* [DIRECTIVE]: Extract every line of text from the material below, word for word and without changes, and leave the pictures out of your answer.

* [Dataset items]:
+--
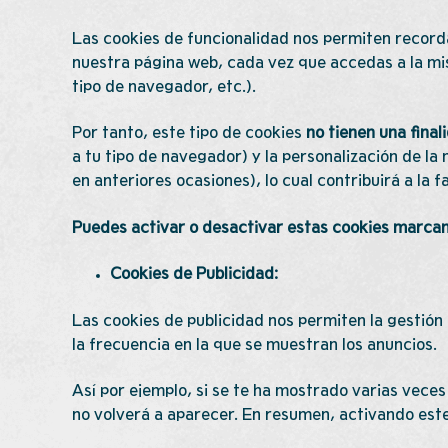
Las cookies de funcionalidad nos permiten record
nuestra página web, cada vez que accedas a la mis
tipo de navegador, etc.).
Por tanto, este tipo de cookies
no tienen una final
a tu tipo de navegador) y la personalización de l
en anteriores ocasiones), lo cual contribuirá a la
Puedes activar o desactivar estas cookies marcan
Cookies de Publicidad:
Las cookies de publicidad nos permiten la gestión 
la frecuencia en la que se muestran los anuncios.
Así por ejemplo, si se te ha mostrado varias vece
no volverá a aparecer. En resumen, activando este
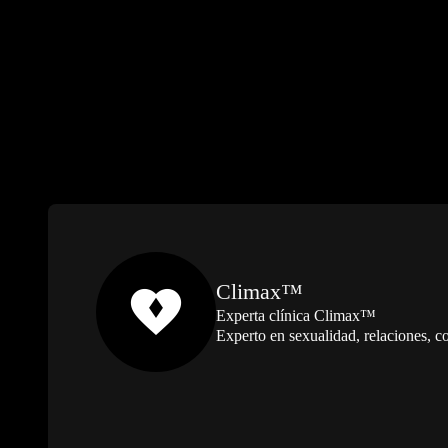
Climax™
Experta clínica Climax™
Experto en sexualidad, relaciones,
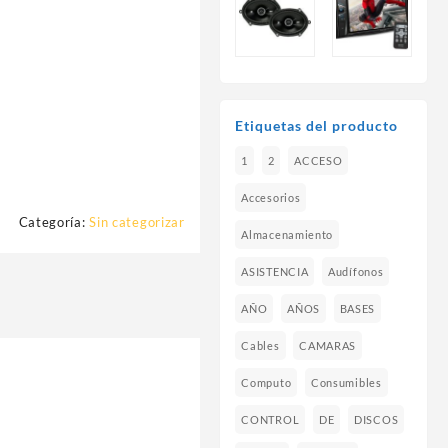
Etiquetas del producto
1
2
ACCESO
Accesorios
Categoría:
Sin categorizar
Almacenamiento
ASISTENCIA
Audífonos
AÑO
AÑOS
BASES
Cables
CAMARAS
Computo
Consumibles
CONTROL
DE
DISCOS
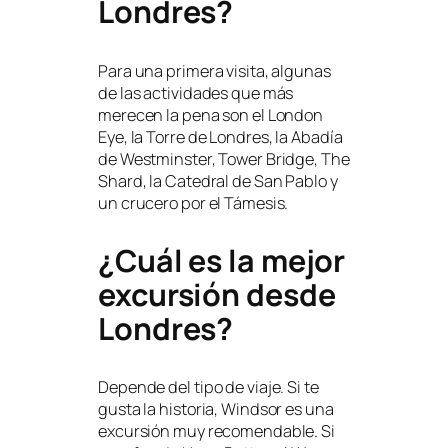
Londres?
Para una primera visita, algunas
de las actividades que más
merecen la pena son el London
Eye, la Torre de Londres, la Abadía
de Westminster, Tower Bridge, The
Shard, la Catedral de San Pablo y
un crucero por el Támesis.
¿Cuál es la mejor
excursión desde
Londres?
Depende del tipo de viaje. Si te
gusta la historia, Windsor es una
excursión muy recomendable. Si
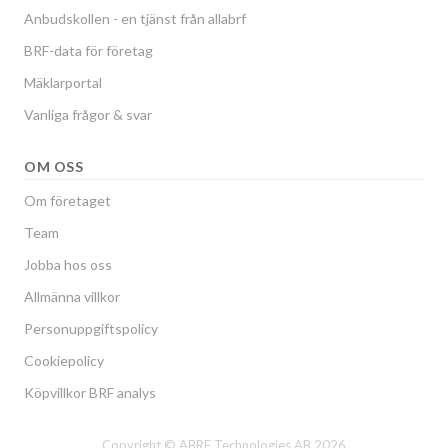
Anbudskollen - en tjänst från allabrf
BRF-data för företag
Mäklarportal
Vanliga frågor & svar
OM OSS
Om företaget
Team
Jobba hos oss
Allmänna villkor
Personuppgiftspolicy
Cookiepolicy
Köpvillkor BRF analys
Copyright © ABRF Technologies AB 2026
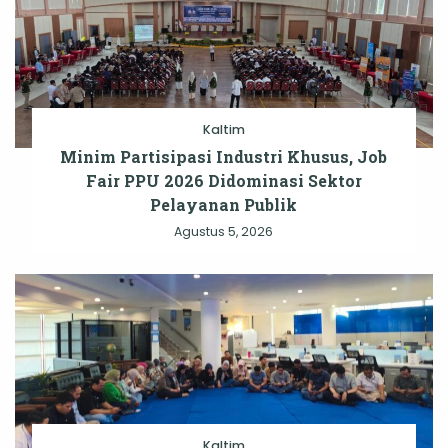
Kaltim
Minim Partisipasi Industri Khusus, Job
Fair PPU 2026 Didominasi Sektor
Pelayanan Publik
Agustus 5, 2026
Kaltim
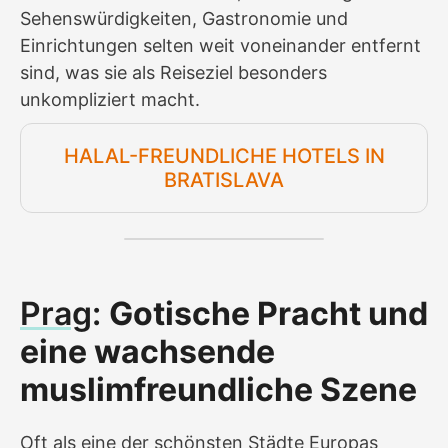
Sehenswürdigkeiten, Gastronomie und
Einrichtungen selten weit voneinander entfernt
sind, was sie als Reiseziel besonders
unkompliziert macht.
HALAL-FREUNDLICHE HOTELS IN
BRATISLAVA
Prag
:
Gotische Pracht und
eine wachsende
muslimfreundliche Szene
Oft als eine der schönsten Städte Europas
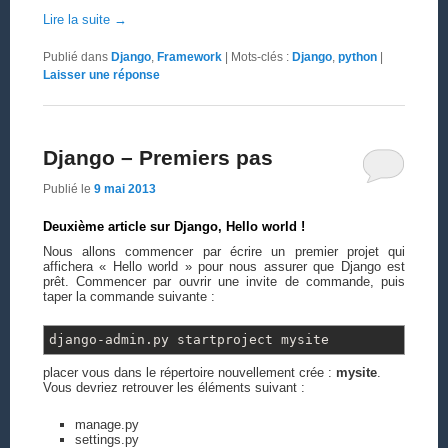
Lire la suite
→
Publié dans
Django
,
Framework
|
Mots-clés :
Django
,
python
|
Laisser une réponse
Django – Premiers pas
Publié le
9 mai 2013
Deuxième article sur Django, Hello world !
Nous allons commencer par écrire un premier projet qui
affichera « Hello world » pour nous assurer que Django est
prêt. Commencer par ouvrir une invite de commande, puis
taper la commande suivante :
django-admin.py startproject mysite
placer vous dans le répertoire nouvellement crée :
mysite
.
Vous devriez retrouver les éléments suivant :
manage.py
settings.py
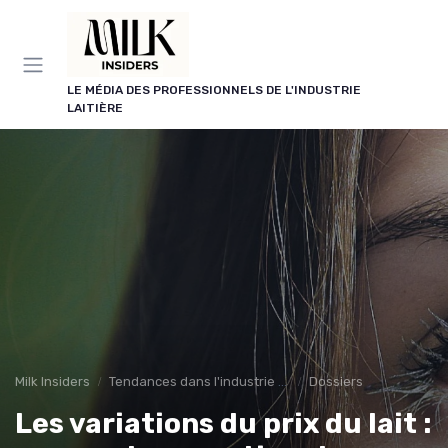
Panneau de gestion des cookies
LE MÉDIA DES PROFESSIONNELS DE L'INDUSTRIE
LAITIÈRE
Milk Insiders
Tendances dans l'industrie des produits laitiers
Dossiers
Les variations du prix du lait :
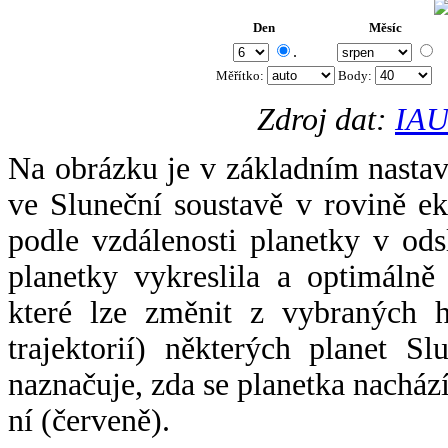
Den
Měsíc
.
Měřítko:
Body
:
Zdroj dat:
IAU
Na obrázku je v základním nastav
ve Sluneční soustavě v rovině ek
podle vzdálenosti planetky v odsl
planetky vykreslila a optimálně
které lze změnit z vybraných h
trajektorií) některých planet Sl
naznačuje, zda se planetka nacház
ní (červeně).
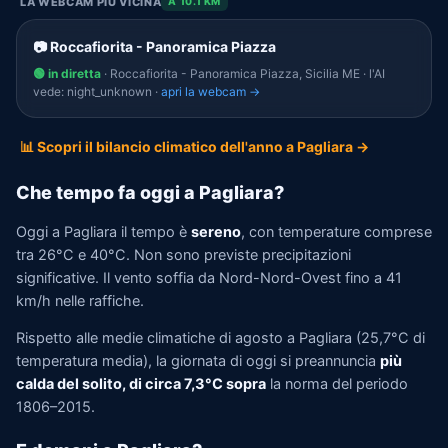
LA WEBCAM PIÙ VICINA
A 10.1 KM
📷 Roccafiorita - Panoramica Piazza
🟢 in diretta
· Roccafiorita - Panoramica Piazza, Sicilia ME · l'AI
vede: night_unknown ·
apri la webcam →
📊 Scopri il bilancio climatico dell'anno a Pagliara →
Che tempo fa oggi a Pagliara?
Oggi a Pagliara il tempo è
sereno
, con temperature comprese
tra 26°C e 40°C. Non sono previste precipitazioni
significative. Il vento soffia da Nord-Nord-Ovest fino a 41
km/h nelle raffiche.
Rispetto alle medie climatiche di agosto a Pagliara (25,7°C di
temperatura media), la giornata di oggi si preannuncia
più
calda del solito, di circa 7,3°C sopra
la norma del periodo
1806–2015.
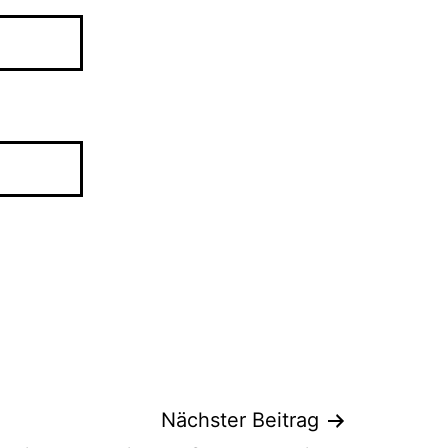
Nächster Beitrag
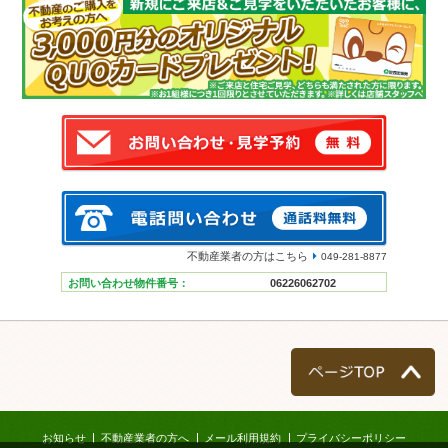
不動産業者の方はこちら
049-281-8877
お問い合わせ物件番号：
06226062702
ページTOP
お知らせ
不動産業者の方へ
メール利用規約
プライバシーポリシー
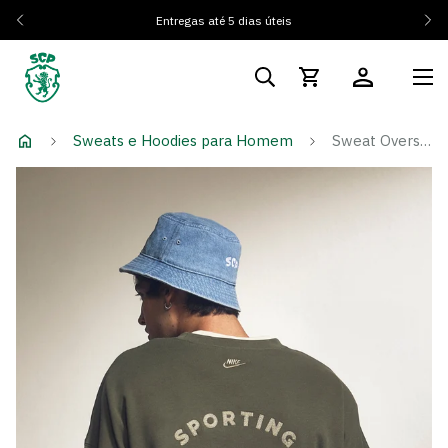
És Sócio? Regista-te e ativa os teus 10% de desconto
Tens
dúvidas? Clica Aqui
Sweats e Hoodies para Homem
Sweat Oversized Medium Olive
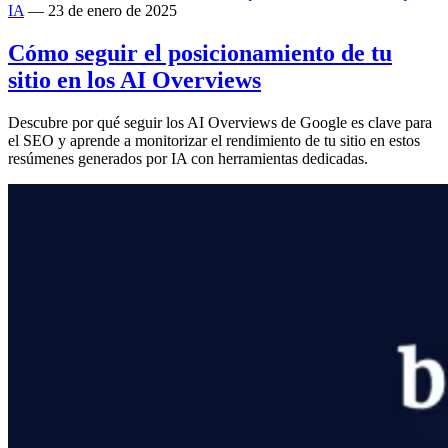
IA
— 23 de enero de 2025
Cómo seguir el posicionamiento de tu
sitio en los AI Overviews
Descubre por qué seguir los AI Overviews de Google es clave para
el SEO y aprende a monitorizar el rendimiento de tu sitio en estos
resúmenes generados por IA con herramientas dedicadas.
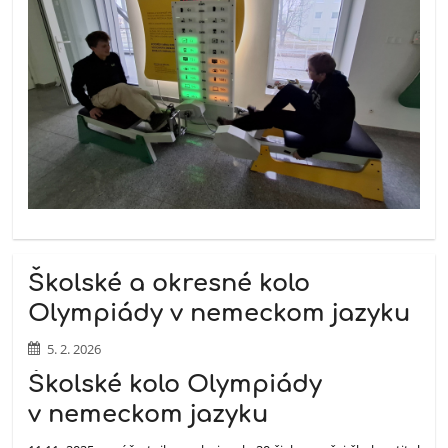
Školské a okresné kolo
Olympiády v nemeckom jazyku
5. 2. 2026
Školské kolo Olympiády
v nemeckom jazyku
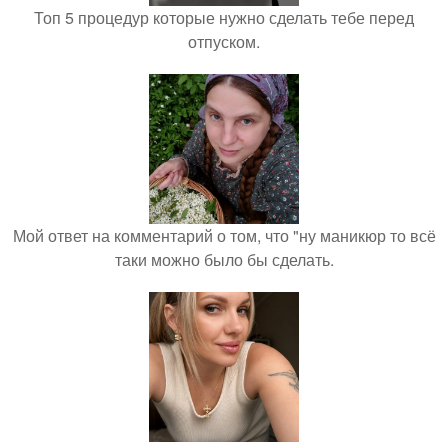
Топ 5 процедур которые нужно сделать тебе перед
отпуском.
Мой ответ на комментарий о том, что "ну маникюр то всё
таки можно было бы сделать.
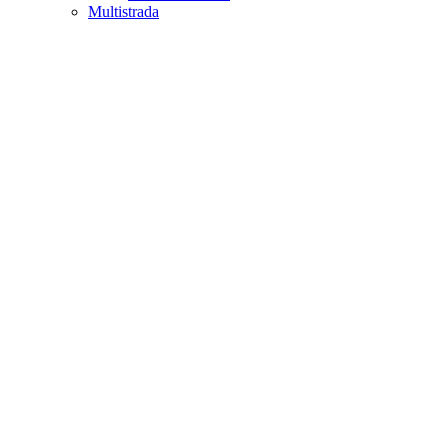
Multistrada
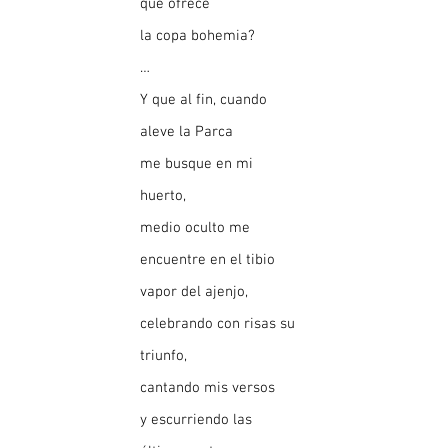
que ofrece
la copa bohemia?
…
Y que al fin, cuando
aleve la Parca
me busque en mi
huerto,
medio oculto me
encuentre en el tibio
vapor del ajenjo,
celebrando con risas su
triunfo,
cantando mis versos
y escurriendo las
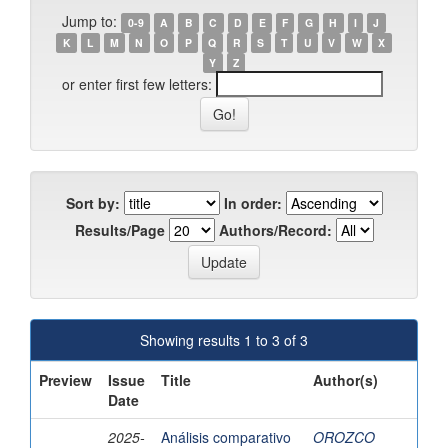
Jump to:
0-9
A
B
C
D
E
F
G
H
I
J
K
L
M
N
O
P
Q
R
S
T
U
V
W
X
Y
Z
or enter first few letters:
Sort by:
In order:
Results/Page
Authors/Record:
Showing results 1 to 3 of 3
Preview
Issue
Title
Author(s)
Date
2025-
Análisis comparativo
OROZCO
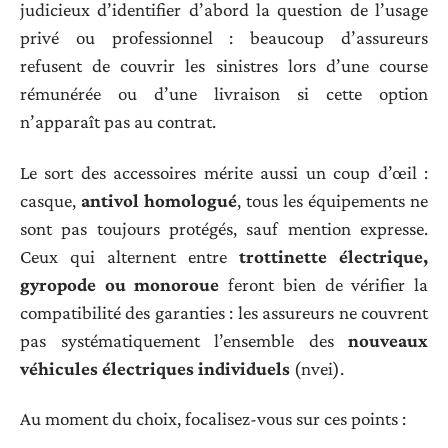
judicieux d’identifier d’abord la question de l’usage
privé ou professionnel : beaucoup d’assureurs
refusent de couvrir les sinistres lors d’une course
rémunérée ou d’une livraison si cette option
n’apparaît pas au contrat.
Le sort des accessoires mérite aussi un coup d’œil :
casque,
antivol homologué
, tous les équipements ne
sont pas toujours protégés, sauf mention expresse.
Ceux qui alternent entre
trottinette électrique,
gyropode ou monoroue
feront bien de vérifier la
compatibilité des garanties : les assureurs ne couvrent
pas systématiquement l’ensemble des
nouveaux
véhicules électriques individuels
(nvei).
Au moment du choix, focalisez-vous sur ces points :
+--
* [ANSWER AREA]:
Las cookies de funcionalidad nos permiten record
nuestra página web, cada vez que accedas a la mis
tipo de navegador, etc.).
Por tanto, este tipo de cookies
no tienen una final
a tu tipo de navegador) y la personalización de l
en anteriores ocasiones), lo cual contribuirá a la
Puedes activar o desactivar estas cookies marcan
Cookies de Publicidad:
Las cookies de publicidad nos permiten la gestión 
la frecuencia en la que se muestran los anuncios.
Así por ejemplo, si se te ha mostrado varias vece
no volverá a aparecer. En resumen, activando este
Climax™
Experta clínica Climax™
Experto en sexualidad, relaciones,
Etiquetas del producto
1
2
ACCESO
Accesorios
Categoría:
Sin categorizar
Almacenamiento
ASISTENCIA
Audífonos
AÑO
AÑOS
BASES
Cables
CAMARAS
Computo
Consumibles
CONTROL
DE
DISCOS
Londres?
Para una primera visita, algunas
de las actividades que más
merecen la pena son el London
Eye, la Torre de Londres, la Abadía
de Westminster, Tower Bridge, The
Shard, la Catedral de San Pablo y
un crucero por el Támesis.
¿Cuál es la mejor
excursión desde
Londres?
Depende del tipo de viaje. Si te
gusta la historia, Windsor es una
excursión muy recomendable. Si
Anbudskollen - en tjänst från allabrf
BRF-data för företag
Mäklarportal
Vanliga frågor & svar
OM OSS
Om företaget
Team
Jobba hos oss
Allmänna villkor
Personuppgiftspolicy
Cookiepolicy
Köpvillkor BRF analys
Copyright © ABRF Technologies AB 2026
Kaltim
Minim Partisipasi Industri Khusus, Job
Fair PPU 2026 Didominasi Sektor
Pelayanan Publik
Agustus 5, 2026
Kaltim
Sehenswürdigkeiten, Gastronomie und
Einrichtungen selten weit voneinander entfernt
sind, was sie als Reiseziel besonders
unkompliziert macht.
HALAL-FREUNDLICHE HOTELS IN
BRATISLAVA
Prag
:
Gotische Pracht und
eine wachsende
muslimfreundliche Szene
Oft als eine der schönsten Städte Europas
Lire la suite
→
Publié dans
Django
,
Framework
|
Mots-clés :
Django
,
python
|
Laisser une réponse
Django – Premiers pas
Publié le
9 mai 2013
Deuxième article sur Django, Hello world !
Nous allons commencer par écrire un premier projet qui
affichera « Hello world » pour nous assurer que Django est
prêt. Commencer par ouvrir une invite de commande, puis
taper la commande suivante :
django-admin.py startproject mysite
placer vous dans le répertoire nouvellement crée :
mysite
.
Vous devriez retrouver les éléments suivant :
manage.py
settings.py
Panneau de gestion des cookies
LE MÉDIA DES PROFESSIONNELS DE L'INDUSTRIE
LAITIÈRE
Milk Insiders
Tendances dans l'industrie des produits laitiers
Dossiers
Les variations du prix du lait :
Den
Měsíc
.
Měřítko:
Body
:
Zdroj dat:
IAU
Na obrázku je v základním nastav
ve Sluneční soustavě v rovině ek
podle vzdálenosti planetky v odsl
planetky vykreslila a optimálně
které lze změnit z vybraných h
trajektorií) některých planet Sl
naznačuje, zda se planetka nacház
ní (červeně).
LA WEBCAM PIÙ VICINA
A 10.1 KM
📷 Roccafiorita - Panoramica Piazza
🟢 in diretta
· Roccafiorita - Panoramica Piazza, Sicilia ME · l'AI
vede: night_unknown ·
apri la webcam →
📊 Scopri il bilancio climatico dell'anno a Pagliara →
Che tempo fa oggi a Pagliara?
Oggi a Pagliara il tempo è
sereno
, con temperature comprese
tra 26°C e 40°C. Non sono previste precipitazioni
significative. Il vento soffia da Nord-Nord-Ovest fino a 41
km/h nelle raffiche.
Rispetto alle medie climatiche di agosto a Pagliara (25,7°C di
temperatura media), la giornata di oggi si preannuncia
più
calda del solito, di circa 7,3°C sopra
la norma del periodo
1806–2015.
Nächster Beitrag
不動産業者の方はこちら
049-281-8877
お問い合わせ物件番号：
06226062702
ページTOP
お知らせ
不動産業者の方へ
メール利用規約
プライバシーポリシー
És Sócio? Regista-te e ativa os teus 10% de desconto
Tens
dúvidas? Clica Aqui
Sweats e Hoodies para Homem
Sweat Oversized Medium Olive
IA
— 23 de enero de 2025
Cómo seguir el posicionamiento de tu
sitio en los AI Overviews
Descubre por qué seguir los AI Overviews de Google es clave para
el SEO y aprende a monitorizar el rendimiento de tu sitio en estos
resúmenes generados por IA con herramientas dedicadas.
Školské a okresné kolo
Olympiády v nemeckom jazyku
5. 2. 2026
Školské kolo Olympiády
v nemeckom jazyku
Топ 5 процедур которые нужно сделать тебе перед
отпуском.
Мой ответ на комментарий о том, что "ну маникюр то всё
таки можно было бы сделать.
Multistrada
que ofrece
la copa bohemia?
…
Y que al fin, cuando
aleve la Parca
me busque en mi
huerto,
medio oculto me
encuentre en el tibio
vapor del ajenjo,
celebrando con risas su
triunfo,
cantando mis versos
y escurriendo las
Jump to:
0-9
A
B
C
D
E
F
G
H
I
J
K
L
M
N
O
P
Q
R
S
T
U
V
W
X
Y
Z
or enter first few letters:
Sort by:
In order:
Results/Page
Authors/Record:
Showing results 1 to 3 of 3
Preview
Issue
Title
Author(s)
Date
2025-
Análisis comparativo
OROZCO
judicieux d’identifier d’abord la question de l’usage
privé ou professionnel : beaucoup d’assureurs
refusent de couvrir les sinistres lors d’une course
rémunérée ou d’une livraison si cette option
n’apparaît pas au contrat.
Le sort des accessoires mérite aussi un coup d’œil :
casque,
antivol homologué
, tous les équipements ne
sont pas toujours protégés, sauf mention expresse.
Ceux qui alternent entre
trottinette électrique,
gyropode ou monoroue
feront bien de vérifier la
compatibilité des garanties : les assureurs ne couvrent
pas systématiquement l’ensemble des
nouveaux
véhicules électriques individuels
(nvei).
Au moment du choix, focalisez-vous sur ces points :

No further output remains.